Chargers join in to break Broncos
For all of Sunday’s surprises -- Oakland stunning Cincinnati, Kansas City shocking Pittsburgh, Detroit and Cleveland in a 75-point shootout -- there was one development NFL fans could see coming a mile away:
The slow-motion collapse of the Denver Broncos.
Just like last season, the San Diego Chargers delivered the roundhouse that sent Denver to the canvas, this time claiming the outright lead in the AFC West with a 32-3 thumping at Invesco Field.
Denver might have looked virtually invincible last month when it got off to a 6-0 start and built a 3 1/2 -game division lead, capped with a win at San Diego. But that team has lost four in a row since then, and the Chargers have pulled into the front spot with five victories in a row.
Sunday, San Diego quarterback Philip Rivers was never sacked -- that by a defense that brought him down five times in their first meeting.
“These last four weeks the guys up front have been unbelievable and [Denver] didn’t blitz near as much this game,” Rivers said. “It kind of surprised us they didn’t bring some of the stuff they did in that early game. And our guys handled good pass rushers. I was touched one time that I remember.”
Why wasn’t the outcome a forehead-slapping shocker?
Because the Chargers have followed this pattern the last five seasons, stumbling out of the gate only to finish with a flurry. Those seasons have ended with bursts of 9-1, 6-3, 10-0, 7-1 and 4-0.
And now, the Chargers have added to that legacy with a 5-0 run.
Next up, a couple of games that once looked like layups but no longer have the feel of just-mail-it-in matchups: Kansas City at home, and at Cleveland. San Diego should win both of those, of course, but the Chiefs and Browns accounted for themselves well on one of the wildest Sundays of the season.
A quick spin around the rest of the league:
Still perfect: New Orleans and Indianapolis each improved to 10-0, although the Colts came a lot closer to losing than the Saints. Whereas New Orleans left no doubt with a 38-7 thrashing of Tampa Bay, Indianapolis needed a late interception deep in its territory to turn back Baltimore.
The 2007 Patriots don’t need to start wringing their hands just yet about the Colts or Saints matching New England’s 16-0 feat. With six games to go, Indianapolis and New Orleans each still has all three division opponents to play, which are seldom easy games.
The combined record of the Colts’ remaining opponents is 27-31, and the Saints face teams that are 27-33, including home games against New England and Dallas, each 7-3.
North heading south: Cincinnati and Pittsburgh weren’t the only AFC North teams to lose in Week 11. Baltimore and Cleveland did too. And each loss in that division sweep was by a wafer-thin margin: the Browns by one point, Ravens by two points, and Bengals and Steelers by three.
At 7-3, the Bengals still have a one-game lead over the Steelers, and the tiebreaker edge over Pittsburgh and Baltimore, having swept both.

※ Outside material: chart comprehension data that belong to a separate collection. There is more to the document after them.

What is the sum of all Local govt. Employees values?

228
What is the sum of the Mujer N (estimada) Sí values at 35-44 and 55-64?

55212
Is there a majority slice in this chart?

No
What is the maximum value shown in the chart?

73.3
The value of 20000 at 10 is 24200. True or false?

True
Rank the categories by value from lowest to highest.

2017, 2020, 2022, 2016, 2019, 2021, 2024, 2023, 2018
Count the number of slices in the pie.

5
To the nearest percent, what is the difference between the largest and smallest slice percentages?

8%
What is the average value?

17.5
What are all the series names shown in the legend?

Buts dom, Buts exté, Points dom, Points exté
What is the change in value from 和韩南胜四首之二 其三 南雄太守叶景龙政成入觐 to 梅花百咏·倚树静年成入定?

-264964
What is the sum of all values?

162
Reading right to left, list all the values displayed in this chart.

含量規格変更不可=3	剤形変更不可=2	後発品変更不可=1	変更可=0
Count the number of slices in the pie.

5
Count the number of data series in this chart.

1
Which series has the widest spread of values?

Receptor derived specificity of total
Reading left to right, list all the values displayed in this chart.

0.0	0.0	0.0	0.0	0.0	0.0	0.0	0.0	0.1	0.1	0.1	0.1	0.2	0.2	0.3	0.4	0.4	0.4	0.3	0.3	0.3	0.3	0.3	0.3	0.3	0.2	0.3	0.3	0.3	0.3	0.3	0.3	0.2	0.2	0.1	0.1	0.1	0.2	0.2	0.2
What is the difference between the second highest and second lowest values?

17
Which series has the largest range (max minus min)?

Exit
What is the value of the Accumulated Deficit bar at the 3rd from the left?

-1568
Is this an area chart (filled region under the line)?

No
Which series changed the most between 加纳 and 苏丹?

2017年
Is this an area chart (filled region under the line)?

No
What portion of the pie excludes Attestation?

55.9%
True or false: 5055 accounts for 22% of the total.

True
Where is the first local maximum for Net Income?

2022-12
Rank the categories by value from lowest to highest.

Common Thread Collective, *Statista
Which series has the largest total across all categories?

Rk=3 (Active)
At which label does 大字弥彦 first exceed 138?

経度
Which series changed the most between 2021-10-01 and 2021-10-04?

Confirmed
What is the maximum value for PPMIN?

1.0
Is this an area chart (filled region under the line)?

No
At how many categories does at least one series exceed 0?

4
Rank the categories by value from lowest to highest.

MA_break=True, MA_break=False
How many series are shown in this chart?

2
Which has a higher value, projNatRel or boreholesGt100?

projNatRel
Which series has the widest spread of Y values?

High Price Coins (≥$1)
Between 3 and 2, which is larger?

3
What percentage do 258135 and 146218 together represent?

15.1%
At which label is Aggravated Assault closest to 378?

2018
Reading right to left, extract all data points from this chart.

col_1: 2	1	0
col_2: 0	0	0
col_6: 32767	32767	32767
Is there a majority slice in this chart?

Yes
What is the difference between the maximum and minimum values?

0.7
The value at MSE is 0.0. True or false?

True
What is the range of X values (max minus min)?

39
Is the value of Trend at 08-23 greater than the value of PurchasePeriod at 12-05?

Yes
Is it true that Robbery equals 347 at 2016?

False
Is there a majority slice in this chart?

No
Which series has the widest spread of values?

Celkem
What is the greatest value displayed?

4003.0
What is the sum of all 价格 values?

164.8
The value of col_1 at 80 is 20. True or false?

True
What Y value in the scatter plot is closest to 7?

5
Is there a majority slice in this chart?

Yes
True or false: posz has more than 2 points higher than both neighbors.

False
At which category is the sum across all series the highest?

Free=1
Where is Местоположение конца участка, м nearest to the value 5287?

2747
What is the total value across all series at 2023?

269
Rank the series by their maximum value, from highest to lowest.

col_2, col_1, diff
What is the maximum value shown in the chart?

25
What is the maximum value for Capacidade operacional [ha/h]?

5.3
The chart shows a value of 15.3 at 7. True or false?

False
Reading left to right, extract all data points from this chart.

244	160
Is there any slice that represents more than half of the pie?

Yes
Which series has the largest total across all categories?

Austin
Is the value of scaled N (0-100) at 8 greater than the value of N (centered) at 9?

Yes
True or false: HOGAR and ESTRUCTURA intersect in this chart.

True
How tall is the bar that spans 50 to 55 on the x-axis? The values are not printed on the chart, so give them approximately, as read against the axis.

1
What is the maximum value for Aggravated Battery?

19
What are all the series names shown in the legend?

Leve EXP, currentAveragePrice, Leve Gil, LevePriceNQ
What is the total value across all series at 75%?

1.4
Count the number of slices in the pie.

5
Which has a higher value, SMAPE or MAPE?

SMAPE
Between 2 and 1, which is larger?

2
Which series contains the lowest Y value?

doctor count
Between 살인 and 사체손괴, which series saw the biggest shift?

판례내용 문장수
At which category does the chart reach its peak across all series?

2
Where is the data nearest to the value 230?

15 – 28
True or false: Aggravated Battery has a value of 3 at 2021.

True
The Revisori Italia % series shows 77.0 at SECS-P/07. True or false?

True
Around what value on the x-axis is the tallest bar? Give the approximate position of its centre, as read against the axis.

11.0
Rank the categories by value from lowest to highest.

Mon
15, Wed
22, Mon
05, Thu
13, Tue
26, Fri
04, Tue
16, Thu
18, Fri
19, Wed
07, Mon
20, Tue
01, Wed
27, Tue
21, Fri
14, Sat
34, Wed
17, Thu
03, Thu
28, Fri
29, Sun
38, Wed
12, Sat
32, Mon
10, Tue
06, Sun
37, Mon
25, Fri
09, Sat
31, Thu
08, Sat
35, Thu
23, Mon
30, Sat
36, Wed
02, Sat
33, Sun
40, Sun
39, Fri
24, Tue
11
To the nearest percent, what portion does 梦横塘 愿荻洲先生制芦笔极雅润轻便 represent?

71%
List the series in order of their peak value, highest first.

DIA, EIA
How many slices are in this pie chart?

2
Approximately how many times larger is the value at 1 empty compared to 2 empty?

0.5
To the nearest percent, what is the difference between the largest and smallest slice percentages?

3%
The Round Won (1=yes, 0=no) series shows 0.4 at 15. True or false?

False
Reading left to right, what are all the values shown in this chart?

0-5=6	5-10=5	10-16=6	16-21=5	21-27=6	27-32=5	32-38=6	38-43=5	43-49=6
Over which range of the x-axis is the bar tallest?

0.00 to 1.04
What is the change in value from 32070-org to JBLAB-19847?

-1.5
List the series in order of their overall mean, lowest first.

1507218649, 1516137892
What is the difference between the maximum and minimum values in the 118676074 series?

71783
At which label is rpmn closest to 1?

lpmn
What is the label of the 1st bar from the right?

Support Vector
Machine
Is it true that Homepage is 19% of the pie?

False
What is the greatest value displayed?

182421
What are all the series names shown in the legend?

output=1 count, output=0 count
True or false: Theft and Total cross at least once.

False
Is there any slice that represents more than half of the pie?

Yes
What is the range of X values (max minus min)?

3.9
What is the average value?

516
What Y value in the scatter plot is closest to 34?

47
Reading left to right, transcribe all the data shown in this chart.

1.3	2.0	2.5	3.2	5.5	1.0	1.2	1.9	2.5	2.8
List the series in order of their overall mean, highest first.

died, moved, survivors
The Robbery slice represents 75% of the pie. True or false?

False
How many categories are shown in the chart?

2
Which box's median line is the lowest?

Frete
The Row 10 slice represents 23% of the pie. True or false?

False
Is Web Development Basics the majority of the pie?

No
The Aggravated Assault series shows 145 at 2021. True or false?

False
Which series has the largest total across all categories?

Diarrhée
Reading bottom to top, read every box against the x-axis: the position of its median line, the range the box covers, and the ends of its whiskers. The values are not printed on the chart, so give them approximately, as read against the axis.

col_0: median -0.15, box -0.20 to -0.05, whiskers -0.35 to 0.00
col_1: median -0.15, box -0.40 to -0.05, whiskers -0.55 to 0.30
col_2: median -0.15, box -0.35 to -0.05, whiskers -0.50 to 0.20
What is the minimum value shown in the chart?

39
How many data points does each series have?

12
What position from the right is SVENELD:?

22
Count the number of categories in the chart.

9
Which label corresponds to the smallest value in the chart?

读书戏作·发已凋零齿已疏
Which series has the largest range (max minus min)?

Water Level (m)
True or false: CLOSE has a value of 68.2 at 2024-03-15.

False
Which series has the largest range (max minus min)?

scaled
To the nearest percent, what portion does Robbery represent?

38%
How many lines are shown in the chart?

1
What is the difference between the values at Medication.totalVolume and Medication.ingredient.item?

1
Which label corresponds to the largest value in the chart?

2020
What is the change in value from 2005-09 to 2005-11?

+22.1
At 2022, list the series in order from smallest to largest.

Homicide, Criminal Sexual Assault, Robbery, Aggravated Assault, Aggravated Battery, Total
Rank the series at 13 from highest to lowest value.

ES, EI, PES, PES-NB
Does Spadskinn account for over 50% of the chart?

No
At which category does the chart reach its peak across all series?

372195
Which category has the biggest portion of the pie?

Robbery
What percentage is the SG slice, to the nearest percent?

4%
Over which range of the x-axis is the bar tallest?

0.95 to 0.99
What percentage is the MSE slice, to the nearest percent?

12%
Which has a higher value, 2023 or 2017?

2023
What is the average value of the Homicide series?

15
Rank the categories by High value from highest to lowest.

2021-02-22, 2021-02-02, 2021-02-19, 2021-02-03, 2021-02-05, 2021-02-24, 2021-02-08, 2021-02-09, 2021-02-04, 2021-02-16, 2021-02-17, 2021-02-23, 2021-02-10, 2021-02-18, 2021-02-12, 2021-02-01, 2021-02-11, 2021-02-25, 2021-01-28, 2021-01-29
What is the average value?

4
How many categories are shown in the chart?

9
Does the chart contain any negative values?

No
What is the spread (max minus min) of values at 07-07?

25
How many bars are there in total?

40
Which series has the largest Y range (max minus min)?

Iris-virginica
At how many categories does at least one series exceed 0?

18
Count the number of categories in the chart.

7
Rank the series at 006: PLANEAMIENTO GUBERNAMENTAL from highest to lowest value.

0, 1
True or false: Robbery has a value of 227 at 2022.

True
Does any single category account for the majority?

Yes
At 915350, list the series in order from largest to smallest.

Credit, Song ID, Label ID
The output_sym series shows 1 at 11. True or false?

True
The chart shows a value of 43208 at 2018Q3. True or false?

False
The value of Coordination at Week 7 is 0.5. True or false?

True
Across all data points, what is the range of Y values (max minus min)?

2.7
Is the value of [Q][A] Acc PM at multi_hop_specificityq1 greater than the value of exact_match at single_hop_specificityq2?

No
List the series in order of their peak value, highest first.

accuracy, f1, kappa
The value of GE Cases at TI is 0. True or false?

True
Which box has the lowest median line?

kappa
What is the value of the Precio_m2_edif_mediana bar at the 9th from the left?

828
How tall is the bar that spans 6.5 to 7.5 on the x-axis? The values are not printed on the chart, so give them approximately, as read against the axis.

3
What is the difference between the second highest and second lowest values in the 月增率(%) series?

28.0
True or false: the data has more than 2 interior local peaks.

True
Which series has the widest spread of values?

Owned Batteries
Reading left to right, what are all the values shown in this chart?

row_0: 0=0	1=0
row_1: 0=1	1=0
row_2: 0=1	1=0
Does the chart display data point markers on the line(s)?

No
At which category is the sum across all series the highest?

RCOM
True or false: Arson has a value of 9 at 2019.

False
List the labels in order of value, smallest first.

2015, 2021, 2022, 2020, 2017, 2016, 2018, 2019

Phenomenal finish I: Because the Browns-Lions game was blacked out, lots of people in the Detroit area missed one of the most exciting home team shootouts in memory, one in which rookie quarterback Matthew Stafford showed his toughness and determination.
Stafford was crushed into the turf after releasing a Hail Mary pass on the game’s second-to-last play, and clearly his left shoulder was causing him excruciating pain. Still, after the Browns were flagged for interference in the end zone on that play -- and because the game cannot end on a defensive penalty -- the Lions, trailing by six points, had one last chance from the one.
Stafford opted to stay in the game, even though it initially looked as if he would be replaced by Daunte Culpepper, and threw the winning touchdown pass to tight end Brandon Pettigrew.
“There was no one who was going to stop him from going back on the field,” Lions Coach Jim Schwartz said of Stafford, whose X-rays were negative but who will have an MRI exam today. “He had come way too far in that game to not finish it.”
According to STATS LLC, Stafford became the first rookie to throw five touchdowns in a game since Ray Buivid for the Chicago Bears in 1937.
Phenomenal finish II: Oakland’s Bruce Gradkowski, having replaced the ineffective JaMarcus Russell as the starting quarterback, threw a 29-yard touchdown pass to rookie Louis Murphy with 41 seconds left to forge a 17-17 tie with the Bengals. On the ensuing kickoff, the Raiders recovered a fumble to set up the winning field goal.
That means that in the last 41 seconds, the Raiders scored more points than they’ve averaged (9.8) in a typical game this season.
For all the criticism Russell has been subjected to this season, it was good to see who was first off the sidelines to congratulate Gradkowski after the tying touchdown pass: Russell.
“As a team, we’re not really known for fighting back,” Murphy said. “And we came back.”